Six months later, TDFI still hasn’t come to his aid. “We take all consumer complaints very seriously,” says Michael Igney, assistant commissioner for compliance at TDFI.

Though it seems like a straightforward case—Dahabshil is bonded and should therefore cover a loss such as Ismail’s—Igney says that there may be more to it. “Some complaints take longer to reconcile than others,” he says. “There’s an ongoing dialogue between the department and the consumer and the department and the licensee.”

Ismail’s lawsuit charges that Dahabshil misled the TDFI during this dialogue. He says that at first the company denied that the transaction ever occurred. When he showed them his receipt, Dahabshil then made a number of contradictory excuses, including that Dahabshil was “holding the funds to enable (Ismail) to make withdrawals” and that it was “serving as a mediator for a division between (Ismail) and his wife.”

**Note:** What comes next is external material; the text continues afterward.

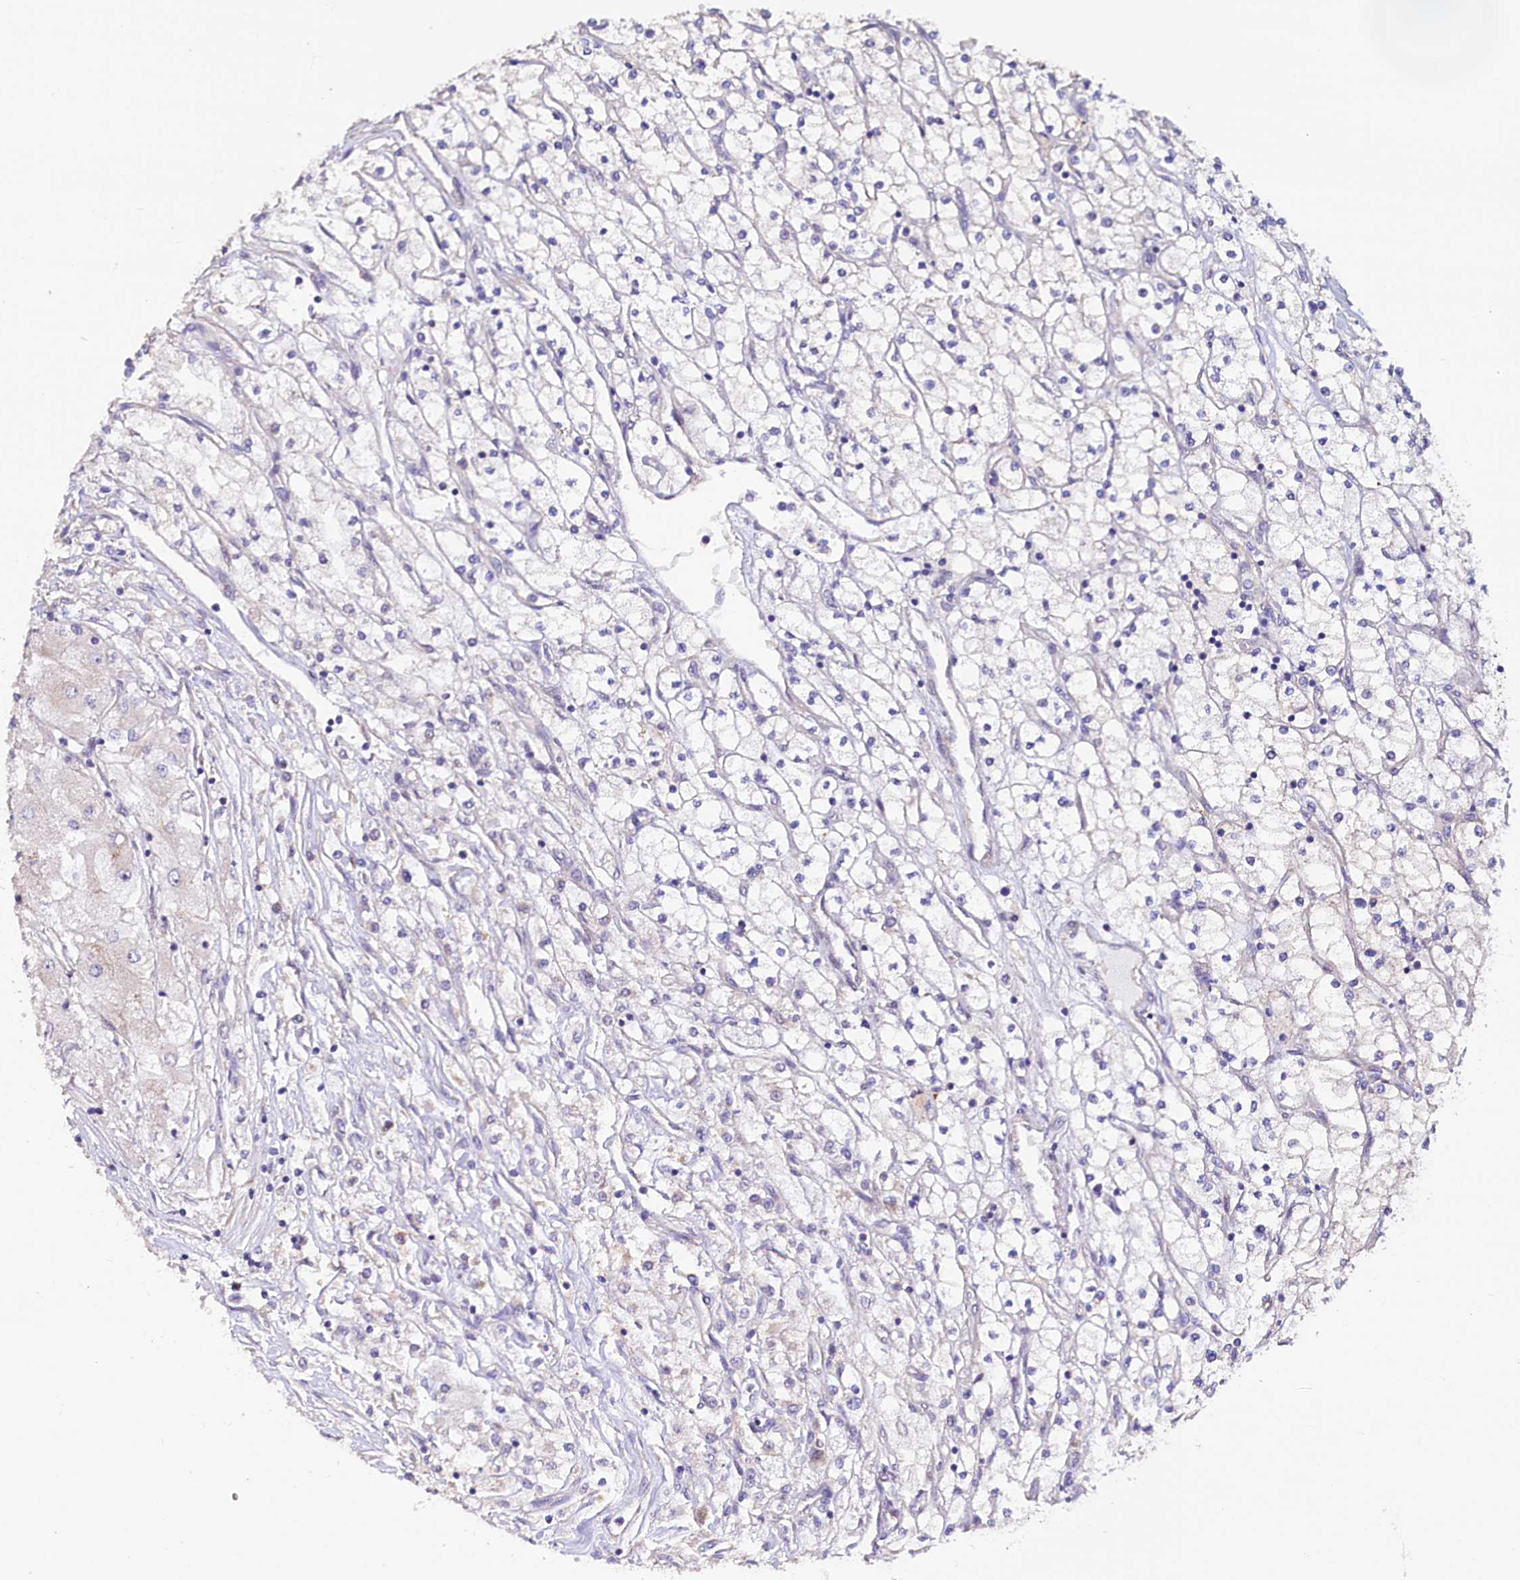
{"staining": {"intensity": "negative", "quantity": "none", "location": "none"}, "tissue": "renal cancer", "cell_type": "Tumor cells", "image_type": "cancer", "snomed": [{"axis": "morphology", "description": "Adenocarcinoma, NOS"}, {"axis": "topography", "description": "Kidney"}], "caption": "High magnification brightfield microscopy of renal cancer (adenocarcinoma) stained with DAB (3,3'-diaminobenzidine) (brown) and counterstained with hematoxylin (blue): tumor cells show no significant staining. The staining was performed using DAB to visualize the protein expression in brown, while the nuclei were stained in blue with hematoxylin (Magnification: 20x).", "gene": "WNT8A", "patient": {"sex": "male", "age": 80}}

Igney says that his department is still “working the case—hard.”

In any case, Ismail got fed up with the “ongoing dialogue” and decided to take Warsame, Farah and Dahabshil to court. Ismail probably will face stiff resistance from a rich and powerful company that is in some ways the centerpiece of the East African immigrant community.

In February 2005, Warsame told Reuters that Dahabshil sends $80 million to $90 million a year to Somalia alone. Dahabshil charges about 5 percent of the total remittance for each transaction, which adds up to a considerable chunk of the $1 billion that the U.N. says Somalis send back to their country each year.

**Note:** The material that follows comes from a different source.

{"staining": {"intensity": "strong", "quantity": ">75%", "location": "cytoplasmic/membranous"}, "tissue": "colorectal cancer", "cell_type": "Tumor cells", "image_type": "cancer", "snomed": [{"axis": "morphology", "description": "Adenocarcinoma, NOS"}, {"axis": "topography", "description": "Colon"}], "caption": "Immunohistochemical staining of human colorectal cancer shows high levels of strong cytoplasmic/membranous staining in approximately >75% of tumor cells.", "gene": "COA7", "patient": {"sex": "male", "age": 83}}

After 9/11, Dahabshil and other companies that transfer money to East Africa—there are at least three in Middle Tennessee—were put under a microscope by state and federal financial investigators for suspected ties to terrorist financial networks. Though no such ties were found, TDFI temporarily shut down many of these businesses, including Dahabshil, for improperly filed paperwork or licenses. The shutdown prompted some to drive as far as Atlanta, Minneapolis or Columbus to send money home. Some East Africans pulled up stakes and relocated altogether.

Dahabshil’s profits and importance to the community it serves have made the company a powerful entity.

Last summer, when Dahabshil president and CEO Warsame was having trouble with big international banks closing Dahabshil accounts and refusing to do business with his company, he went straight to the U.S. Congress. On June 21, Warsame testified before the House Subcommittee on Financial Institutions and Consumer Credit and asked that the committee “take steps to slow or stop the bank account closures that threaten Dahabshil’s business.”

In the meantime, Abdourahman Ismail just wants his money back. His lawsuit requests a jury trial, punitive damages and that his court costs be paid. It promises to be a battle, as Dahabshil is represented by a powerful Washington, D.C., law firm that also represents individuals and organizations being investigated by Congress.

Ismail’s attorney, Vincent Wehby, says that his client doesn’t have much money left to lose.